Composition

The ‘naturalness’ of historical instruments’ sound interests me; gut strings, in particular, seem to be imbued with something of materiality and of their being ‘of nature’. In practical terms, the partials of gut strings are strongly audible. They resonate richly when bowed as an open string or at consonant subdivisions: halves, thirds, and quarters. There is also a warmth and ‘noise’ to the sound of gut strings, what Nordic Affect’s Baroque violinist Halla Steinunn Stefánsdóttir calls ‘graininess’ (Tassie, 2020). Whereas the modern violin prioritises purity of pitch and tone, the Baroque violin prioritises affect. The harpsichord, too, is audibly material. It’s mechanism is an integral part of the instrument’s sound; Ligeti, for example, described the harpsichord as a ‘strange machine’ (Ligeti et al., 1983); John Cage, less flatteringly, as a ‘sewing machine’ (Austin, Cage and Hiller, 1968).  Further, on close listening the harpsichord is a beautifully resonant instrument, its quick decay followed by an after-shadow of glimmering partials.
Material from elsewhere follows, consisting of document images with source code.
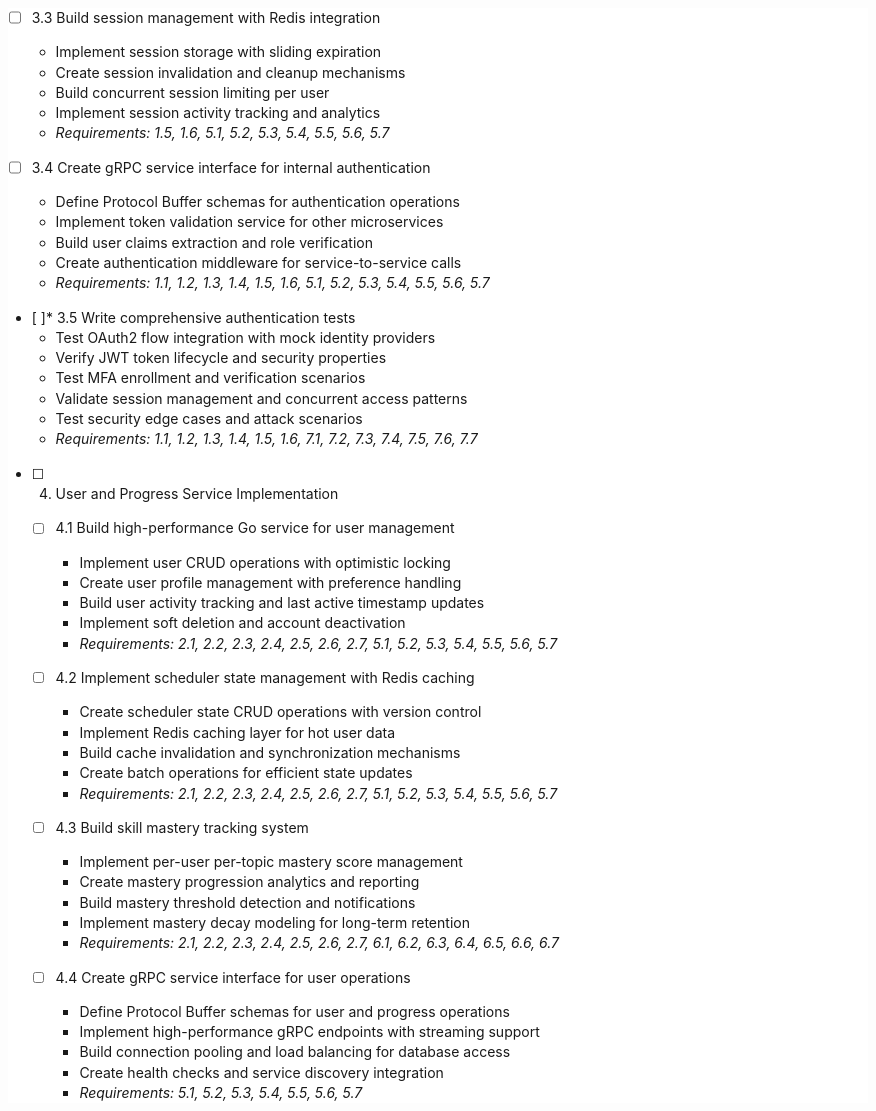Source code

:   - [ ] 3.3 Build session management with Redis integration

    - Implement session storage with sliding expiration
    - Create session invalidation and cleanup mechanisms
    - Build concurrent session limiting per user
    - Implement session activity tracking and analytics
    - _Requirements: 1.5, 1.6, 5.1, 5.2, 5.3, 5.4, 5.5, 5.6, 5.7_

  - [ ] 3.4 Create gRPC service interface for internal authentication

    - Define Protocol Buffer schemas for authentication operations
    - Implement token validation service for other microservices
    - Build user claims extraction and role verification
    - Create authentication middleware for service-to-service calls
    - _Requirements: 1.1, 1.2, 1.3, 1.4, 1.5, 1.6, 5.1, 5.2, 5.3, 5.4, 5.5, 5.6, 5.7_

  - [ ]\* 3.5 Write comprehensive authentication tests
    - Test OAuth2 flow integration with mock identity providers
    - Verify JWT token lifecycle and security properties
    - Test MFA enrollment and verification scenarios
    - Validate session management and concurrent access patterns
    - Test security edge cases and attack scenarios
    - _Requirements: 1.1, 1.2, 1.3, 1.4, 1.5, 1.6, 7.1, 7.2, 7.3, 7.4, 7.5, 7.6, 7.7_

- [ ] 4. User and Progress Service Implementation

  - [ ] 4.1 Build high-performance Go service for user management

    - Implement user CRUD operations with optimistic locking
    - Create user profile management with preference handling
    - Build user activity tracking and last active timestamp updates
    - Implement soft deletion and account deactivation
    - _Requirements: 2.1, 2.2, 2.3, 2.4, 2.5, 2.6, 2.7, 5.1, 5.2, 5.3, 5.4, 5.5, 5.6, 5.7_

  - [ ] 4.2 Implement scheduler state management with Redis caching

    - Create scheduler state CRUD operations with version control
    - Implement Redis caching layer for hot user data
    - Build cache invalidation and synchronization mechanisms
    - Create batch operations for efficient state updates
    - _Requirements: 2.1, 2.2, 2.3, 2.4, 2.5, 2.6, 2.7, 5.1, 5.2, 5.3, 5.4, 5.5, 5.6, 5.7_

  - [ ] 4.3 Build skill mastery tracking system

    - Implement per-user per-topic mastery score management
    - Create mastery progression analytics and reporting
    - Build mastery threshold detection and notifications
    - Implement mastery decay modeling for long-term retention
    - _Requirements: 2.1, 2.2, 2.3, 2.4, 2.5, 2.6, 2.7, 6.1, 6.2, 6.3, 6.4, 6.5, 6.6, 6.7_

  - [ ] 4.4 Create gRPC service interface for user operations

    - Define Protocol Buffer schemas for user and progress operations
    - Implement high-performance gRPC endpoints with streaming support
    - Build connection pooling and load balancing for database access
    - Create health checks and service discovery integration
    - _Requirements: 5.1, 5.2, 5.3, 5.4, 5.5, 5.6, 5.7_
            Thinking around material, resonance, and the natural overtone series suggested a harmony based on the open strings and natural harmonics of the Baroque violin, viola, and cello. This generated a harmony around G major, de-centred by the lowest C strings of the Baroque cello and viola, and coloured by the presence of the high C-sharp and G-sharp harmonics of the A and E strings. This ‘natural harmony’ not only responded to something inherent about the sound of the Baroque instruments’ materials, but situated those instruments, themselves historical, in broader, epochal timeframes. As Wayne Hu and Martin White have outlined, for example, consonant musical harmonies, derived from the overtone series, were imbedded in the universe’s origins. They write, in ‘the first moment of creation, the phases of all the sound waves were synchronised. The result was a sound spectrum with overtones much like a musical instrument’s’ (Hu and White, 2004). Elsewhere, Gerald Langner explores the innate musicality of matter, writing, ‘the whole solar system from Mercury to Pluto is subject to gravitational resonances and, as a consequence, to some extent obeys simple harmonic rules’ (Langner, 2015).
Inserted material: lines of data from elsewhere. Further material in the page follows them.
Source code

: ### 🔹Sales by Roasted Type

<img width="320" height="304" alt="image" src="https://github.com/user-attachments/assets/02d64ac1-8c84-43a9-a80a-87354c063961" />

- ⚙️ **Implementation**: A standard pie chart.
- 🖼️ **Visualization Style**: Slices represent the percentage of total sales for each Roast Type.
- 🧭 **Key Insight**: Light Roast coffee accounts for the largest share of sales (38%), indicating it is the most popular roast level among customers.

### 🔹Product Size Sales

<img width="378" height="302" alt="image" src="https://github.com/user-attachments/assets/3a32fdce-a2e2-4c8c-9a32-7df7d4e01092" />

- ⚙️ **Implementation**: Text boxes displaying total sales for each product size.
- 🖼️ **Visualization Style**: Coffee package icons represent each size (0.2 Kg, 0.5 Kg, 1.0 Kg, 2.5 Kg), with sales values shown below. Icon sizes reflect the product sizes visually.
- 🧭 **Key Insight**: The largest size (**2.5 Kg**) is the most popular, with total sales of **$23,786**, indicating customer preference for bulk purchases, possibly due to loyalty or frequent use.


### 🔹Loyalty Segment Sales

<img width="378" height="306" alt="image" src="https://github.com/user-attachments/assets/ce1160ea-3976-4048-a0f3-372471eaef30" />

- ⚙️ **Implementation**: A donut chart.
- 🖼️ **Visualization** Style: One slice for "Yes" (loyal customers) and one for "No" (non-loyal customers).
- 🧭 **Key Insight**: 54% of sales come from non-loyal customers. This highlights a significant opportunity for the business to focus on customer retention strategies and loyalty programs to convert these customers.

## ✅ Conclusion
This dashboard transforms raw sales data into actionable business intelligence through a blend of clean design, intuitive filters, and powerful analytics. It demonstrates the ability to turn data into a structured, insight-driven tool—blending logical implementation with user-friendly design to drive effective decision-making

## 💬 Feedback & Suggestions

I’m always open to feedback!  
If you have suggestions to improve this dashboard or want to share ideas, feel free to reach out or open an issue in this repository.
            Having established a harmonic area, compositional experimentation was then focussed on timbre. Material was stripped back in order that the ear might focus on the idiosyncratic and microscopic qualities of the historical instruments’ sound. Sustained notes exposed the ‘graininess’ of the gut strings, accentuated, in turn, by the curved Baroque bow with its prominent up-bow and down-bow articulation. Similarly, isolated, single notes on the harpsichord engendered a musical space in which the instrument’s decay and resonance could be heard.

            Structurally, the music moves, through this sparse material, from the lowest notes of the Baroque cello, viola, and violin (their open C and G strings) to the higher harmonics of the violin. In this way, the music recedes upwards. Partials and bow noise are more noticeable on the strings’ harmonics; the harpsichord’s tone is thinner in its higher register. As such, the piece moves from sounds that could be described as more ‘musical’ to those closer to ‘noise’; from abstracted pitches to the sounds of handled instruments.